Sabia Séverine, Nabi Hermann, Kivimaki Mika, Shipley Martin J, Marmot Michael G, Singh-Manoux Archana
INSERM U-IFR, Hopital Paul Brousse, Villejuif, France.
Am J Epidemiol. 2009 Aug 15;170(4):428-37. doi: 10.1093/aje/kwp161. Epub 2009 Jul 2.
The authors examined associations of health behaviors over a 17-year period, separately and in combination, with cognition in late midlife in 5,123 men and women from the Whitehall II study (United Kingdom). Health behaviors were assessed in early midlife (mean age = 44 years; phase 1, 1985-1988), in midlife (mean age = 56 years; phase 5, 1997-1999), and in late midlife (mean age = 61 years; phase 7, 2002-2004). A score of the number of unhealthy behaviors (smoking, alcohol abstinence, low physical activity, and low fruit and vegetable consumption) was defined as ranging from 0 to 4. Poor (defined as scores in the worst sex-specific quintile) executive function and memory in late midlife (phase 7) were analyzed as outcomes. Compared with those with no unhealthy behaviors, those with 3-4 unhealthy behaviors at phase 1 (odds ratio (OR) = 1.84, 95% confidence interval (CI): 1.27, 2.65), phase 5 (OR = 2.38, 95% CI: 1.76, 3.22), and phase 7 (OR = 2.76, 95% CI: 2.04, 3.73) were more likely to have poor executive function. A similar association was observed for memory. The odds of poor executive function and memory were the greater the more times the participant reported unhealthy behaviors over the 3 phases. This study suggests that both the number of unhealthy behaviors and their duration are associated with subsequent cognitive function in later life.

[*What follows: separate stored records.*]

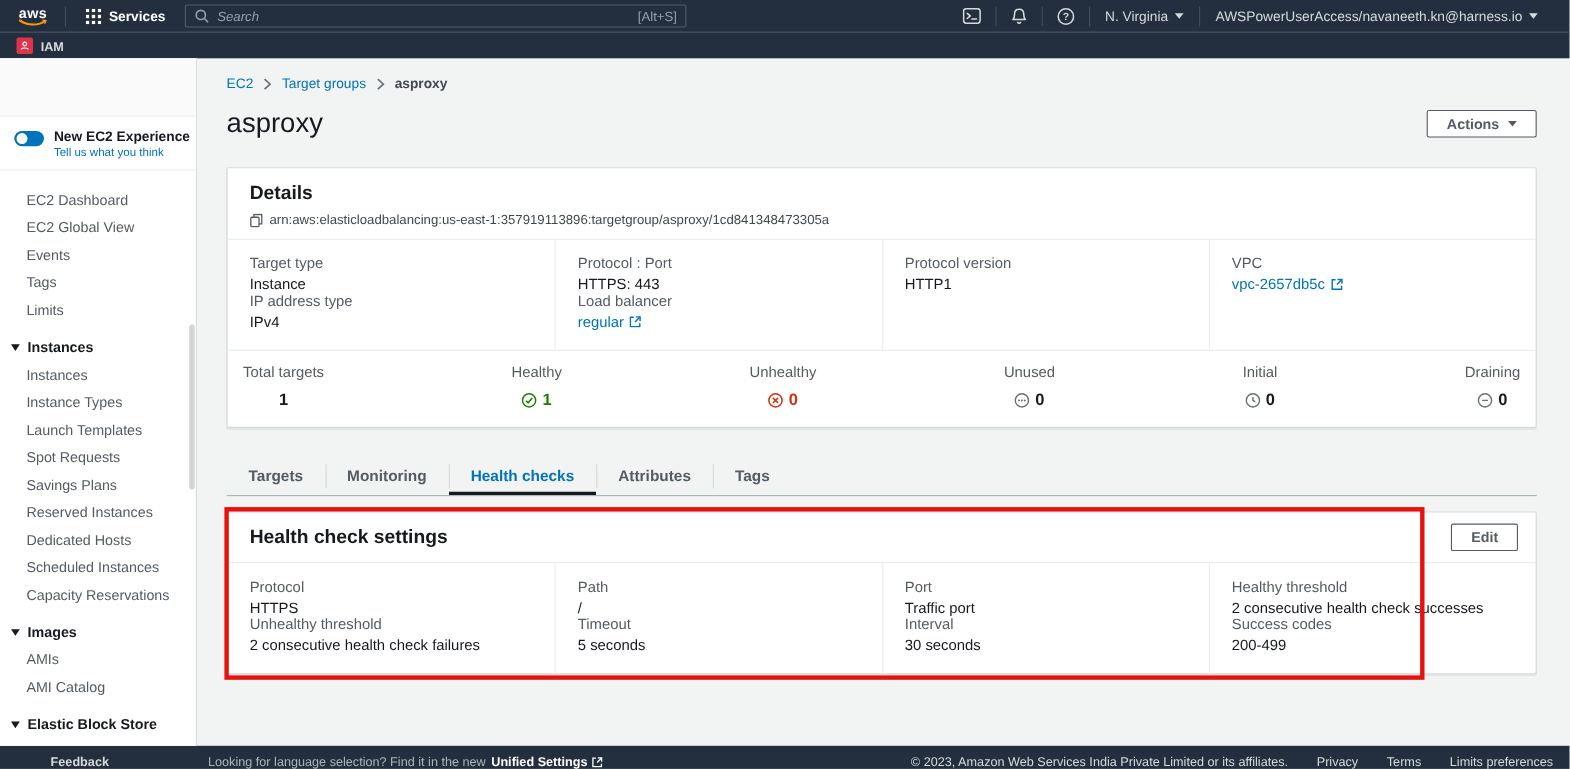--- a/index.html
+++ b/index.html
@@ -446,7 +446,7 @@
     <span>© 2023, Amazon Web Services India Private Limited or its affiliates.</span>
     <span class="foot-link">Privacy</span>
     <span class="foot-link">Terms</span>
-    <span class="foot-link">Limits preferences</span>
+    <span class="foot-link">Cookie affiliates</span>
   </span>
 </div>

作者对来自英国白厅II研究的5123名男性和女性在17年期间的健康行为与中年后期认知之间的关联进行了单独和综合分析。在中年早期(平均年龄 = 44岁;第1阶段,1985 - 1988年)、中年期(平均年龄 = 56岁;第5阶段,1997 - 1999年)和中年后期(平均年龄 = 61岁;第7阶段,2002 - 2004年)对健康行为进行了评估。不健康行为(吸烟、戒酒、低体力活动以及低水果和蔬菜摄入量)数量的得分定义为0至4分。将中年后期(第7阶段)较差的(定义为特定性别中最差五分位数的得分)执行功能和记忆力作为分析结果。与没有不健康行为的人相比,在第1阶段有3 - 4种不健康行为的人(优势比(OR)= 1.84,95%置信区间(CI):1.27,2.65)、第5阶段(OR = 2.38,95% CI:1.76,3.22)和第7阶段(OR = 2.76,95% CI:2.04,3.73)更有可能具有较差的执行功能。在记忆力方面也观察到了类似的关联。参与者在这三个阶段报告不健康行为的次数越多,执行功能和记忆力较差的几率就越大。这项研究表明,不健康行为的数量及其持续时间均与晚年后续的认知功能相关。